O valor previsto para o convênio de R$ 480 milhões para a montagem da COP30, a conferência sobre clima da ONU (Organização das Nações Unidas) em Belém, foi inflado por uma estimativa de custos que incluiu a compra de garrafas d’água de 500 ml cotadas a R$ 17,50 cada uma.

O acordo foi assinado entre o governo e a OEI (Organização dos Estados Ibero-Americanos), entidade contratada sem licitação para gerir a instalação do evento e que cobra uma taxa de 5% sobre o valor executado nas obras e serviços.

Imagem aérea de uma grande área em construção, com várias estruturas em andamento. No primeiro plano, há campos de esportes e áreas verdes. Ao fundo, uma cidade com prédios e nuvens no céu.

=== Instruções do exercício ===
Por favor, indique qual taxa a OEI cobra sobre o valor executado nas obras e serviços, segundo o texto sobre a COP30. Não é preciso consultar a listagem.

=== Dados fornecidos ===

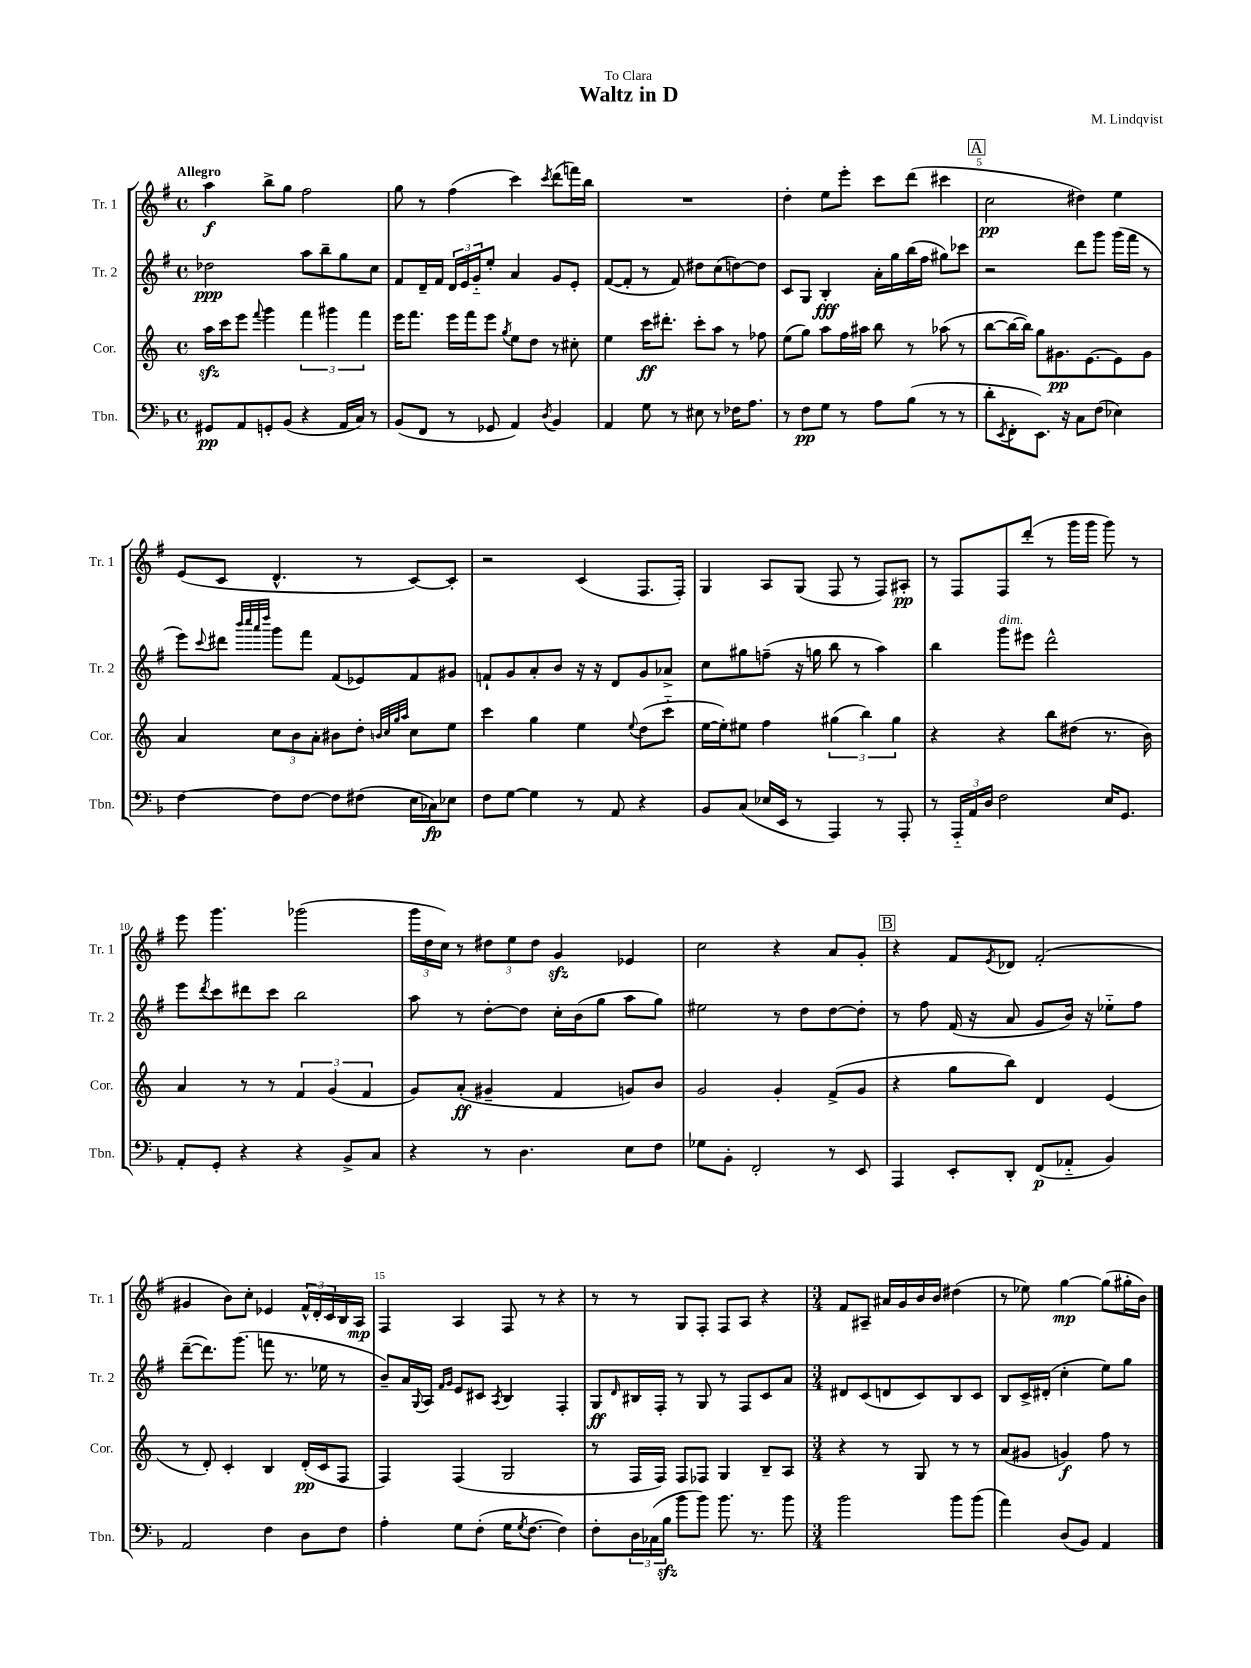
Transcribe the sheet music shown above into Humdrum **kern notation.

=== Resposta abaixo ===
Uma taxa de 5% sobre o valor executado nas obras e serviços.